The weeds are now sitting in a rubber tubtrug full of water: I record this so I can look back once they have drowned and see how long it took.
Read Francis Pryor's "Britain AD: A Quest for Arthur, England and the Anglo-Saxons", It's a most entertaining book on Roman and post-Roman Britain. He thinks the whole Anglo-Saxon invasion/migration thing never happened. I'm kind of out of date on this stuff and will have to read some of the work he cites, but he made me want to know more, which has to be a good thing. I think he actually makes quite a good case based on the archaeological record (he's a Bronze Age specialist, but I'm prepared to accept that he knows a bunch of stuff about British Archaeology generally). I've always felt that the way early British history tends to get presented in a chopped up manner Iron Age | Roman | PostRoman and never shall they meet is a bit unfortunate, and I really like his views on the early Celtic Church - it *does* seem unlikely that the conversion of Pagan England was a solely Irish and Roman job, if one assumes that the early British Church was in good health towards the end of the Roman period.
I love the stuff about the east-west divide in Britain - I know that's taken from what'shisname, the highlands-lowlands guy, but it just seems so right to use it to explain why 'Celtic' Britain is different from 'Anglo-saxon' Britain - not because the right hand side of the country had its population replaced, but because for geographical and cultural reasons, it always *was* different.
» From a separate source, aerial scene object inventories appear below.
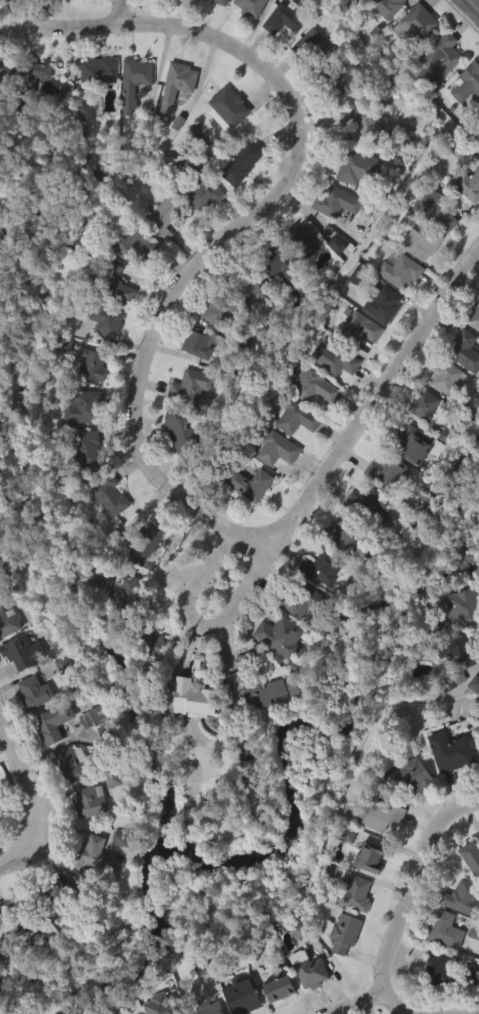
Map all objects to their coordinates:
building: (223, 2)
road: (475, 3)
building: (277, 4)
building: (389, 6)
building: (252, 7)
road: (121, 8)
building: (358, 10)
building: (158, 11)
building: (60, 15)
building: (288, 17)
building: (212, 19)
road: (61, 21)
building: (417, 24)
building: (384, 34)
building: (317, 46)
building: (277, 52)
building: (410, 58)
building: (441, 58)
building: (101, 70)
building: (25, 75)
building: (314, 77)
building: (340, 77)
road: (405, 79)
building: (132, 83)
building: (468, 83)
building: (178, 84)
building: (433, 92)
building: (94, 103)
building: (229, 107)
building: (20, 108)
building: (129, 115)
building: (339, 116)
building: (464, 116)
building: (92, 118)
building: (171, 118)
building: (222, 141)
building: (83, 152)
building: (243, 162)
building: (360, 167)
building: (470, 185)
building: (205, 189)
building: (237, 195)
building: (337, 202)
building: (437, 207)
building: (165, 216)
building: (466, 218)
building: (199, 227)
building: (331, 235)
building: (304, 237)
building: (423, 242)
building: (140, 246)
road: (216, 249)
building: (158, 250)
building: (282, 263)
building: (298, 270)
building: (402, 271)
building: (332, 277)
building: (132, 278)
building: (111, 282)
building: (247, 285)
building: (272, 297)
building: (384, 303)
building: (219, 310)
road: (314, 310)
building: (475, 318)
building: (105, 319)
building: (246, 324)
building: (362, 329)
building: (378, 337)
building: (201, 342)
building: (467, 350)
building: (101, 354)
building: (336, 358)
building: (356, 360)
building: (91, 364)
building: (450, 377)
building: (314, 385)
building: (192, 386)
building: (426, 406)
building: (85, 407)
building: (440, 409)
building: (297, 416)
building: (185, 428)
building: (77, 440)
building: (412, 443)
building: (279, 449)
building: (86, 452)
building: (1, 453)
building: (176, 463)
building: (389, 474)
building: (406, 477)
building: (272, 482)
building: (84, 484)
building: (252, 484)
road: (318, 487)
building: (105, 494)
building: (383, 504)
building: (363, 506)
building: (245, 517)
building: (104, 532)
building: (349, 537)
building: (363, 537)
building: (146, 544)
building: (326, 569)
building: (6, 572)
building: (98, 574)
building: (135, 596)
building: (296, 600)
building: (316, 601)
building: (464, 606)
building: (93, 610)
building: (8, 621)
building: (125, 623)
building: (437, 632)
building: (283, 636)
building: (149, 638)
building: (456, 639)
building: (25, 652)
building: (459, 652)
building: (276, 669)
building: (147, 675)
building: (452, 683)
building: (252, 685)
building: (17, 686)
building: (35, 693)
building: (196, 699)
road: (438, 699)
building: (96, 717)
building: (471, 717)
building: (53, 722)
building: (28, 725)
building: (253, 725)
building: (188, 731)
building: (88, 750)
road: (5, 755)
building: (48, 756)
building: (73, 762)
building: (410, 777)
building: (446, 784)
building: (64, 797)
building: (91, 800)
road: (34, 804)
building: (1, 806)
building: (405, 809)
building: (108, 813)
building: (381, 814)
building: (85, 834)
building: (97, 855)
building: (472, 855)
building: (370, 856)
road: (415, 887)
building: (92, 889)
building: (358, 893)
building: (464, 897)
building: (62, 899)
building: (19, 920)
building: (446, 928)
building: (345, 931)
building: (4, 942)
building: (338, 965)
building: (311, 968)
building: (451, 972)
building: (276, 986)
building: (244, 996)
road: (375, 996)
building: (198, 998)
building: (304, 999)
building: (434, 1002)
building: (275, 1005)
building: (209, 1007)
building: (119, 1013)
He doesn't really tackle the biggy though - the place name and linguistic stuff. If an entire nation of people decide to rename the entire countryside and start speaking another language, I do think you need some sort of reason for that, and he doesn't even try to guess one to replace the traditional population shift idea.
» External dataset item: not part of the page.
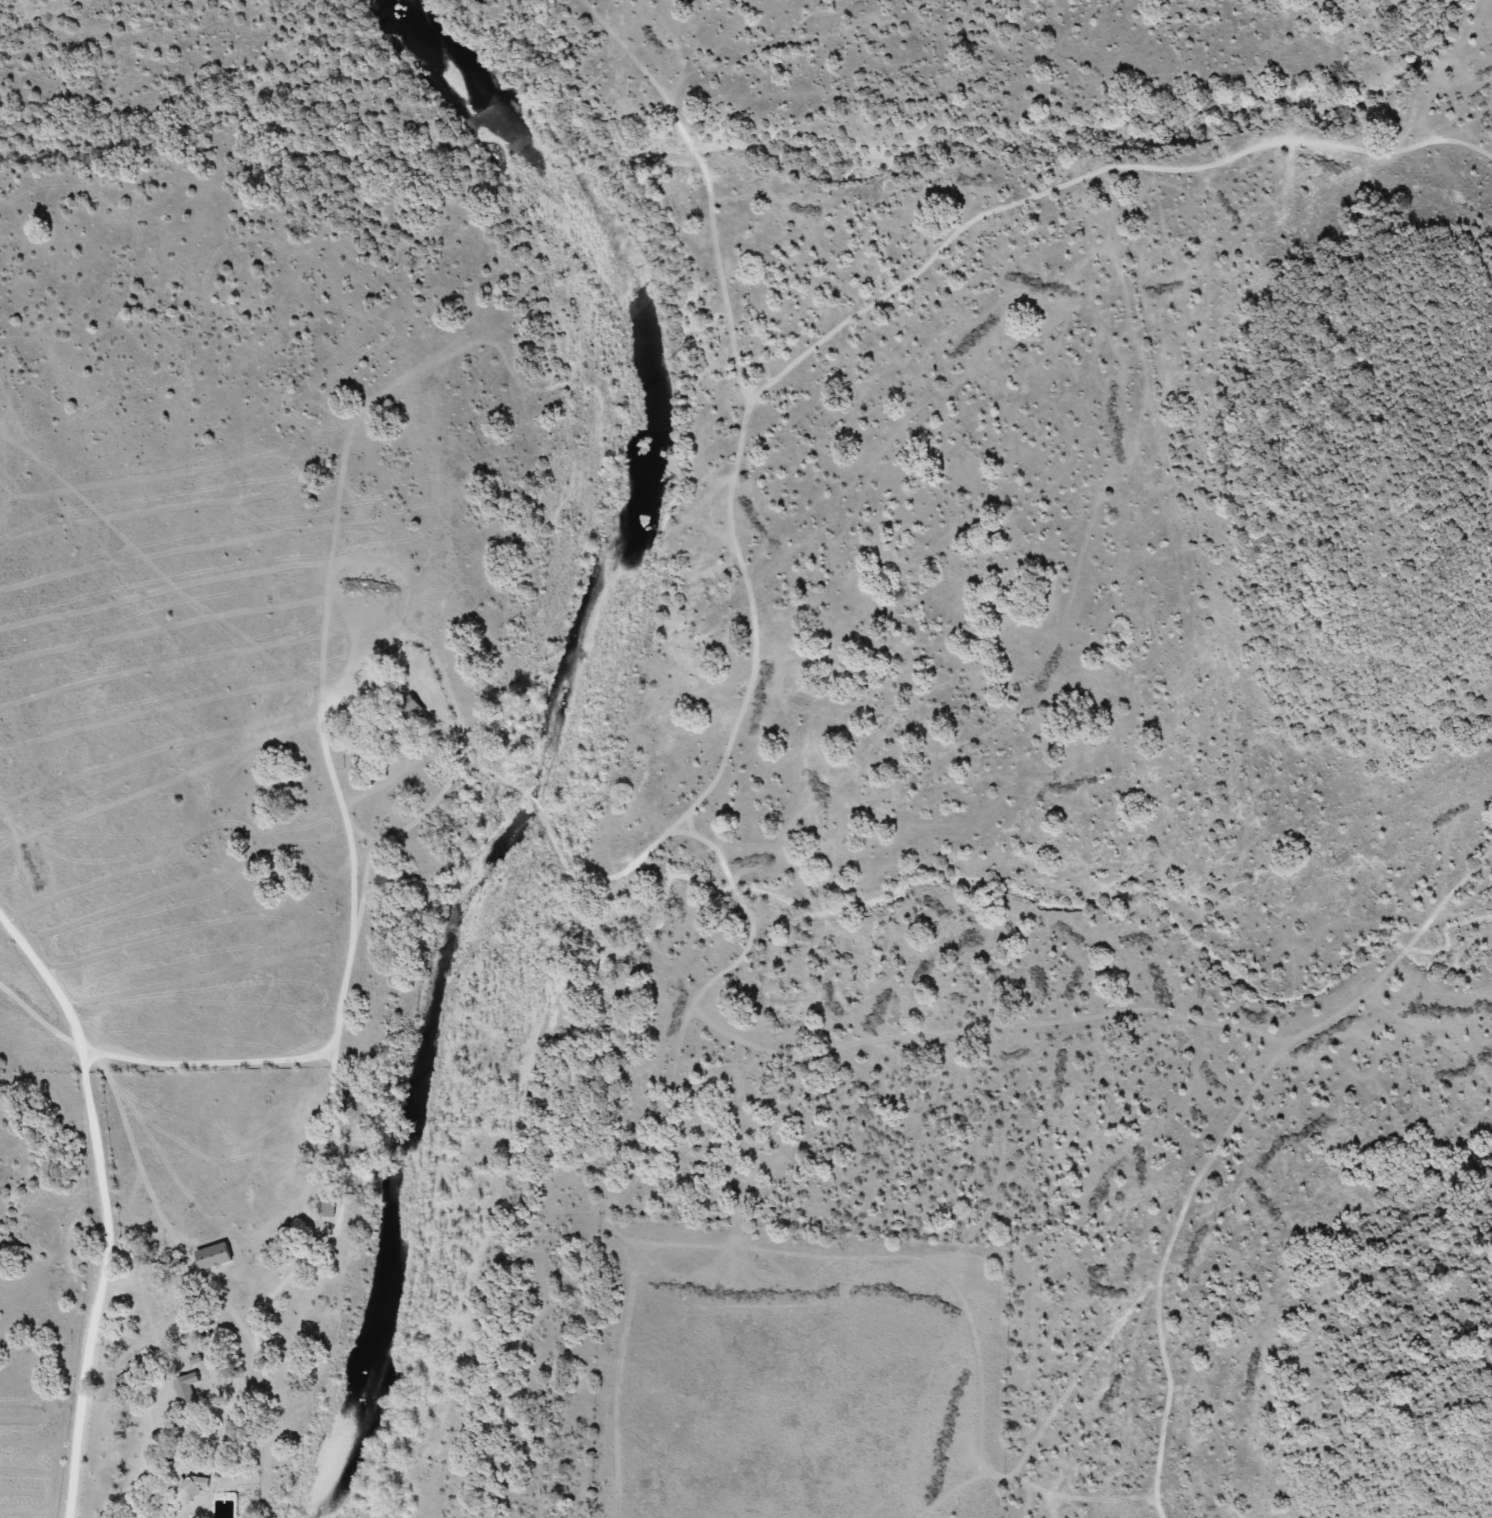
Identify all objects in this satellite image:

Molly & I did a little training in the local country park and she surprised me by learning how to do a 'down' at a distance on the second attempt. That is *so* fast: I'm sure it took much longer to teach our family collie-lab Kim that, and even then it didn't really stick.... Molly also did some very good 'stays' even though there were a couple of Springer Spaniels watching and lots of rabbity smells about (we did the walk first, then the training: I'm not daft!)
And yet, on Saturday we found that she's decided that she will only come if *I* call her: Polo even with a bag of treats was having to call several times before she would take notice. We've been through this so many times now! She definitely knows him: she greets him joyfully and seems to be looking for him and listening for the car if he's away for the night. She just doesn't seem to think she has a reason to obey him - or rather, if we don't walk and train together for a week or so, she forgets it. Must be more consistent...
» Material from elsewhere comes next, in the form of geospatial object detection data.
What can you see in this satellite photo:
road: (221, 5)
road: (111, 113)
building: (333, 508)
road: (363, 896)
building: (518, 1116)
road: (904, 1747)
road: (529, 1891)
I'm still impressed by how fast she learns, but it's being driven forcibly home to me that intelligence and obedience, even in dogs, are not at all the same thing. She quickly worked out that stealing the butter when we were around to protect it didn't work, so now she is a stealthy butterthief. The other day I left some treats in my coat pocket, and she ignored them completely till I went upstairs and couldn't hear the packet crackle! But her response to commands is often a bit 'OK, I'll think about it': my memory (if I'm remembering correctly) is that other dogs I've taught have either not understood what was wanted, or have been quick to respond because they want to please/want a treat: this houndy 'maybe' is new to me.
Patch (another collie-lab) used to get bored (he'd do the task, whatever it was, perfectly twice, then think 'sod this' - I can relate to that! But this is less like boredom, more like what you might expect from a human being ("Ok, in a minute"). Most interesting.